Prof. Dr. Le Quan, President of VNU, stated: “Vietnam National University, Hanoi, has been implementing the ‘three-party cooperation’ model from a very early stage. VNU also carries an important mission as a center of science and technology. And we need corporations like CT Group.”
At the event, CT Group and VNU exchanged the strategic cooperation agreement
Resolution 57 clearly set out the task: to establish mechanisms that encourage public procurement of products and goods derived from domestic scientific research. This strategic orientation has been institutionalized in the Law on Science, Technology and Innovation 2025, particularly in Articles 16 and 27. Article 27 explicitly stipulates that the State must act as the first customer of scientific and technological products developed by domestic organizations. To realize Resolution 57 and these provisions, it is necessary to form a strategic alliance among the State – the University – and the Enterprise, known as the “three-party cooperation” model, to create a synergistic force for national innovation.
At present, CT Group is the only entity in Vietnam capable of carrying out the entire process: from advanced chip design, photolithography processing in Taiwan, to bringing the wafers back to Vietnam for cutting, assembly, packaging, testing, and producing a complete “Make in Vietnam” chip. “In our view, the first type of chip that needs to be developed is one that serves phases two and three of digital transformation. Specifically, chips that convert data from analog to digital (ADC), along with other IoT chip lines. Secondly, the MCU chip, which is the microcontroller unit. Thirdly, the SAI chip (AI at the edge). In addition, telecommunications and remote sensing chips – namely frequency chips – are also essential,” shared Mr. Tran Kim Chung, Chairman of CT Group.
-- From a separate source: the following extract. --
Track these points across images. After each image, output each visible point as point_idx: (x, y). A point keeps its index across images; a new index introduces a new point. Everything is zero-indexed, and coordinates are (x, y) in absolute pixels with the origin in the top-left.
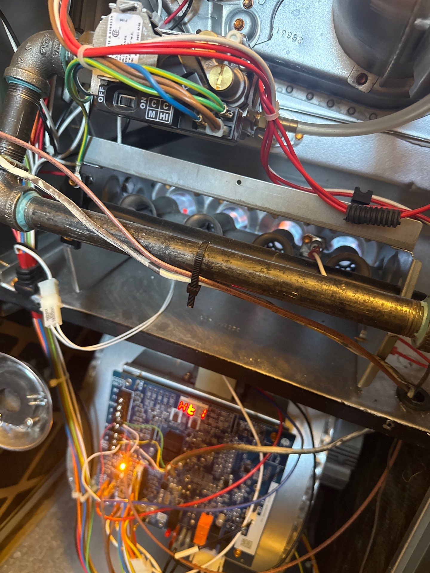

The CT Group representative also presented two important proposals. First, to request that the Ministry of Public Security and the Ministry of National Defense clearly identify the essential chip lines that need to be developed domestically. CT Group, together with VNU, Hanoi stands ready to conduct research, design, fabrication, assembly, and testing to produce complete chips. Second, to propose collaboration among VNU, Hanoi, the Ministry of Public Security, and the Ministry of National Defense to establish a chip testing laboratory. At the same time, the three parties would jointly develop a specific type of chip – namely SIM chips for unmanned aerial vehicles – to support registration and fee collection.